The bay contains three islands, including Arguin and Tidra, as well as numerous sandbanks. It is also the site of the 12,000 km^{2} Banc d'Arguin National Park which includes most of the bay. The park's northern boundary is at Minou; it does not include the Dakhlet Nouadhibou, or the westernmost areas. Smaller bays within the Bay of Arguin include Dakhlet Nouadhibou in the north and Baie de Tanoudert in the east. Other promontories include Minou, Cap Sainte-Anne, Argun, Alzaz, Tagarit and Tafarit. The Oued Chibka, a seasonal and occasional stream flowing only when the climate is partly wet, is in the north-central part.

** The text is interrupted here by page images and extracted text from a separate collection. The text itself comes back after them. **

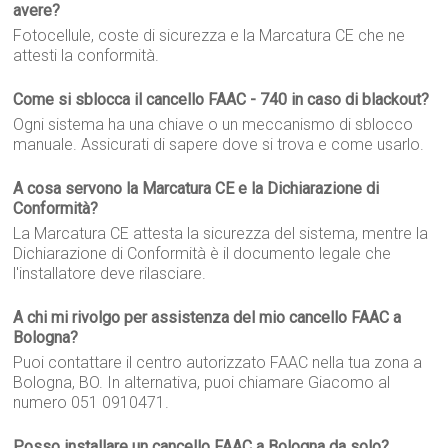
avere?
Fotocellule, coste di sicurezza e la Marcatura CE che ne
attesti la conformità.
Come si sblocca il cancello FAAC - 740 in caso di blackout?
Ogni sistema ha una chiave o un meccanismo di sblocco
manuale. Assicurati di sapere dove si trova e come usarlo.
A cosa servono la Marcatura CE e la Dichiarazione di
Conformità?
La Marcatura CE attesta la sicurezza del sistema, mentre la
Dichiarazione di Conformità è il documento legale che
l'installatore deve rilasciare.
A chi mi rivolgo per assistenza del mio cancello FAAC a
Bologna?
Puoi contattare il centro autorizzato FAAC nella tua zona a
Bologna, BO. In alternativa, puoi chiamare Giacomo al
numero 051 0910471.
Posso installare un cancello FAAC a Bologna da solo?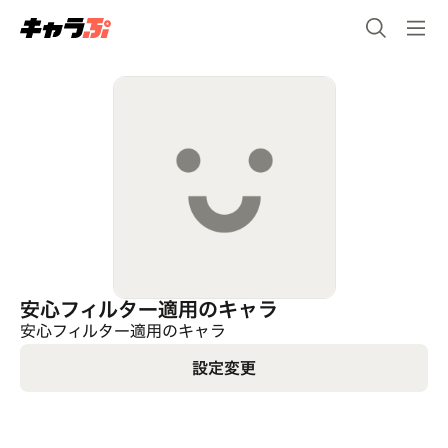
安心フィルター適用のキャラ
安心フィルター適用のキャラ
設定変更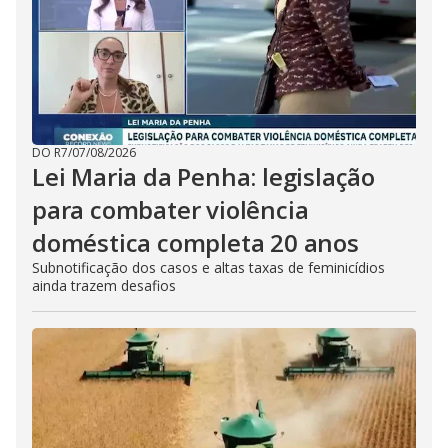
DO R7
/
07/08/2026
Lei Maria da Penha: legislação
para combater violência
doméstica completa 20 anos
Subnotificação dos casos e altas taxas de feminicídios
ainda trazem desafios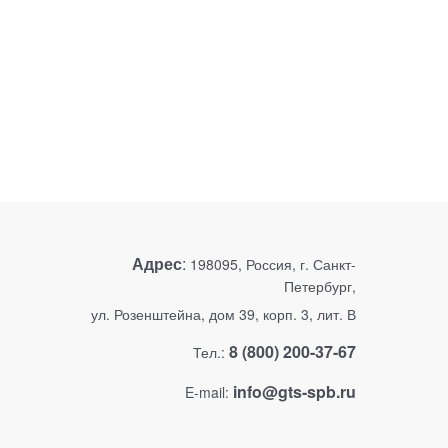
Адрес
:
198095, Россия, г. Санкт-
Петербург,
ул. Розенштейна, дом 39, корп. 3, лит. В
8 (800) 200-37-67
Тел.:
info@gts-spb.ru
E-mail: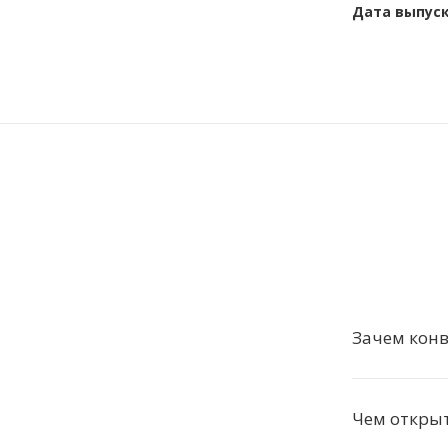
Дата выпус
Зачем конв
Чем открыт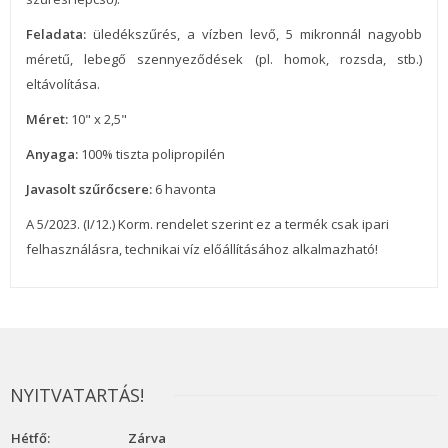
Feladata:
üledékszűrés, a vízben levő, 5 mikronnál nagyobb
méretű, lebegő szennyeződések (pl. homok, rozsda, stb.)
eltávolítása.
Méret:
10" x 2,5"
Anyaga:
100% tiszta polipropilén
Javasolt szűrőcsere:
6 havonta
A 5/2023. (I/12.) Korm. rendelet szerint ez a termék csak ipari
felhasználásra, technikai víz előállításához alkalmazható!
NYITVATARTÁS!
Hétfő:
Zárva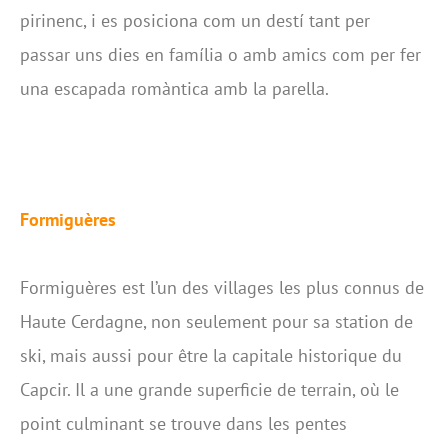
pirinenc, i es posiciona com un destí tant per
passar uns dies en família o amb amics com per fer
una escapada romàntica amb la parella.
Formiguères
Formiguères est l’un des villages les plus connus de
Haute Cerdagne, non seulement pour sa station de
ski, mais aussi pour être la capitale historique du
Capcir. Il a une grande superficie de terrain, où le
point culminant se trouve dans les pentes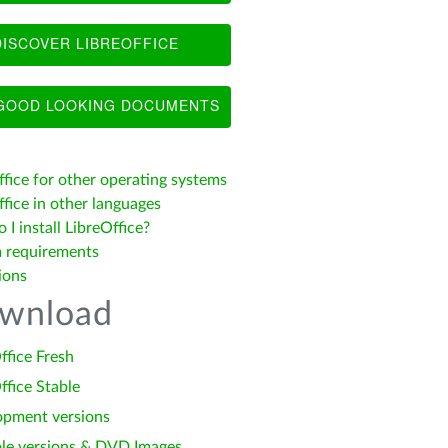
ISCOVER LIBREOFFICE
OOD LOOKING DOCUMENTS
ffice for other operating systems
fice in other languages
I install LibreOffice?
 requirements
ions
wnload
ffice Fresh
ffice Stable
opment versions
le versions & DVD Images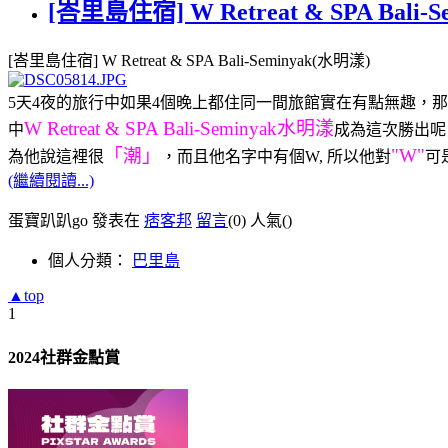
[峇里島住宿] W Retreat & SPA Ba
[峇里島住宿] W Retreat & SPA Bali-Seminyak(水明漾)
5天4夜的旅行中如果4個晚上都住同一間旅館實在有點無趣，那何不
W Retreat & SPA Bali-Seminyak水明漾
中
成為這次勝出呢
「潮」
"W"
為他說這裡很
，
而且他名字中有個W, 所以他
對
可
(繼續閱讀...)
蛋寶趴趴go 發表在
痞客邦
留言
(0)
人氣(
)
個人分類：
巴里島
▲top
1
2024社群金點賞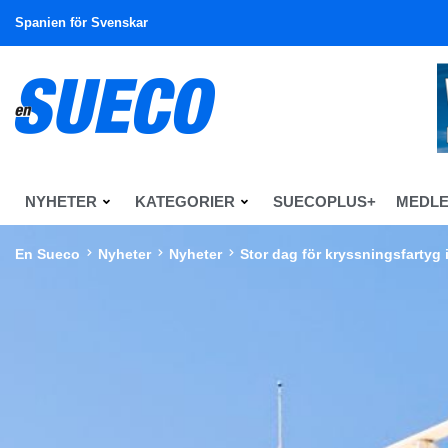
Spanien för Svenskar
NYHETER
KATEGORIER
SUECOPLUS+
MEDL
En Sueco
Nyheter
Nyheter
Stor dag för kryssningsfartyg 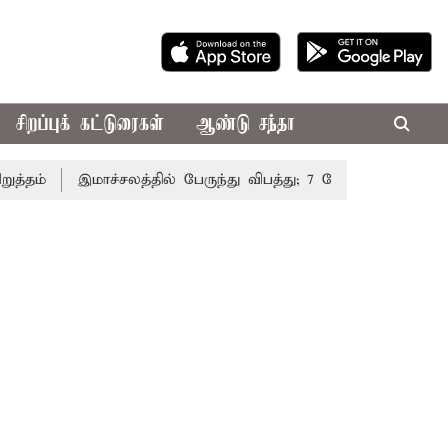
சிறப்புக் கட்டுரைகள்
ஆண்டு சந்தா
்
இமாச்சலத்தில் பேருந்து விபத்து; 7 பேர் பலி - பிரதமர் ம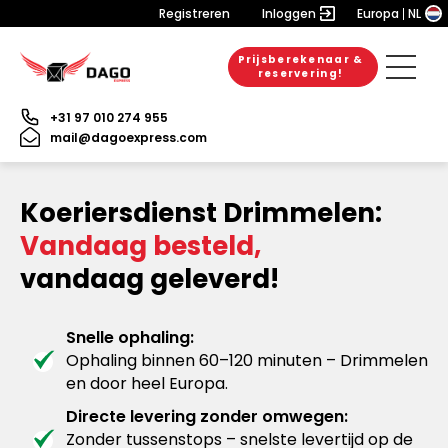
Registreren
Inloggen
Europa
NL
Prijsberekenaar &
reservering!
+31 97 010 274 955
mail@dagoexpress.com
Koeriersdienst Drimmelen:
Vandaag besteld,
vandaag geleverd!
Snelle ophaling:
Ophaling binnen 60–120 minuten – Drimmelen
en door heel Europa.
Directe levering zonder omwegen:
Zonder tussenstops – snelste levertijd op de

Inhabited places by the bay include Nouadhibou in the north, Arkeiss and Tel-Alloul to the east and Teichott, R'Gueiba and Awguei to the south.

==History==
The bay is the possible location of Cerne, a Carthaginian outpost founded by Hanno the Navigator around 500 B.C.

The first European to visit the bay was Nuno Tristão in 1443, after which the remainder of the bay was explored.

The area is also known as the place where the French frigate Méduse was famously wrecked in 1816.